Another important premise for the present invention to work is the proposed echo correspondence solver, which gives a promising F 1 -score of 1.0 on the test data from Table I, where all 18 echo correspondences are matched correctly. Figure 9 depicts an exemplary correspondence data sample.

Table II of Figure 10 provides an overview of each module’s impact on the overall matching performance of the proposed framework. The ablation study of the echo correspondence network is carried out by substituting the MLP from Equation 22 with an arg max operator of the amplitude scale α k and the contrastive loss from Equation 25 with the Munkres (also known as Hungarian) algorithm. The impact of MEMG features from Equations 11 to 15 is evaluated by its replacement with the ToA from Equation 1 and its amplitude value Table II demonstrates that MLP and contrastive loss outperform the Munkres-based echo association accuracy. Furthermore, MEMG features are more reliable correspondence indicators than just using ToAs. A suitable alternative to MEMG, e.g., based on learned convolutions, is yet to be devised since existing methods in the field (e.g., T. Padois, O. Doutres, and F. Sgard, “On the use of modified phase transform weighting functions for acoustic imaging with the generalized cross correlation,” The Journal of the Acoustical Society of America, vol. 145, no. 3, pp. 1546- 1555, 2019,) employ waveform data.

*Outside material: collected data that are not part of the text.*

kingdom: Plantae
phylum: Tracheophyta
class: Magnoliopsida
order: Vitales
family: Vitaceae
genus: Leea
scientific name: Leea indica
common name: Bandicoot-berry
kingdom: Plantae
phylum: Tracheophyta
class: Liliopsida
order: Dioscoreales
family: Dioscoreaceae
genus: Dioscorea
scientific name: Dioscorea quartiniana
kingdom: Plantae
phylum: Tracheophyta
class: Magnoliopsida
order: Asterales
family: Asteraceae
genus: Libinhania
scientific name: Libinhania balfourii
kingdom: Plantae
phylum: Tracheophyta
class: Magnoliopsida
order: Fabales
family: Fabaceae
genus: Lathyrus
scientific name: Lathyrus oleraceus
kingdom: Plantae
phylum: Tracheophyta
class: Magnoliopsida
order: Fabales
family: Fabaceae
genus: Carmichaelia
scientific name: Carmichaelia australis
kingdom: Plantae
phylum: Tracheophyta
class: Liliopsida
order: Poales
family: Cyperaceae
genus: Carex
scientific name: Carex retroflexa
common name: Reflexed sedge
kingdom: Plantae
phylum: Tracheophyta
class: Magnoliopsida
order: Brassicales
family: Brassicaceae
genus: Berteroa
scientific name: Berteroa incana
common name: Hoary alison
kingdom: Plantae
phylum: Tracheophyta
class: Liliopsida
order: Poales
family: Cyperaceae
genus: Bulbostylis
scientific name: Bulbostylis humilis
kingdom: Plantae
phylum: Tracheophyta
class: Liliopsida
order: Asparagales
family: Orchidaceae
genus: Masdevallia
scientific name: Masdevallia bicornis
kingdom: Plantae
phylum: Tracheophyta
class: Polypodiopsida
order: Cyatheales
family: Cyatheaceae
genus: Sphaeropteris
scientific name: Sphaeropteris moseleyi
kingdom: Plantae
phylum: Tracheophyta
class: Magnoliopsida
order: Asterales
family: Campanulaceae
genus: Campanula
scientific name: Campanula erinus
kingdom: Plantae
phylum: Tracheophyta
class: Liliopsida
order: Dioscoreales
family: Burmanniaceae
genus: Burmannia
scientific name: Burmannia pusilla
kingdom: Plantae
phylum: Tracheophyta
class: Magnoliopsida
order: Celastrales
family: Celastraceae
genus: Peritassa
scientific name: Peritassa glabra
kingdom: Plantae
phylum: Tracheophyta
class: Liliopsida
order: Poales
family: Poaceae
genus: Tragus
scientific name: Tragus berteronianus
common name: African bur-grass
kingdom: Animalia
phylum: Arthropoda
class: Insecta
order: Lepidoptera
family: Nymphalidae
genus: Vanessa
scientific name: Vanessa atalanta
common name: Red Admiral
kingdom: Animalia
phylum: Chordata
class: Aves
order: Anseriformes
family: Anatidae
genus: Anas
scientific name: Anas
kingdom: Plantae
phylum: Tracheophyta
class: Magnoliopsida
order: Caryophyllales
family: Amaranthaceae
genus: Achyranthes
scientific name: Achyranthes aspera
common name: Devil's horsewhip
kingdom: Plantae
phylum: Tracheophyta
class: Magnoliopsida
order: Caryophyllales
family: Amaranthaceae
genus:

While the invention has been illustrated and described in detail in the drawings and foregoing description, such illustration and description are to be considered illustrative or exemplary and not restrictive, the invention being not limited to the disclosed embodiment. Other embodiments and variants are understood, and can be achieved by those skilled in the art when carrying out the claimed invention, based on a study of the drawings, the disclosure and the appended claims. New embodiments may be obtained by combining any of the teachings above.

In the claims, the word “comprising” does not exclude other elements or steps, and the indefinite article “a” or “an” does not exclude a plurality. The mere fact that different features are recited in mutually different dependent claims does not indicate that a combination of these features cannot be advantageously used. Any reference signs in the claims should not be construed as limiting the scope of the invention.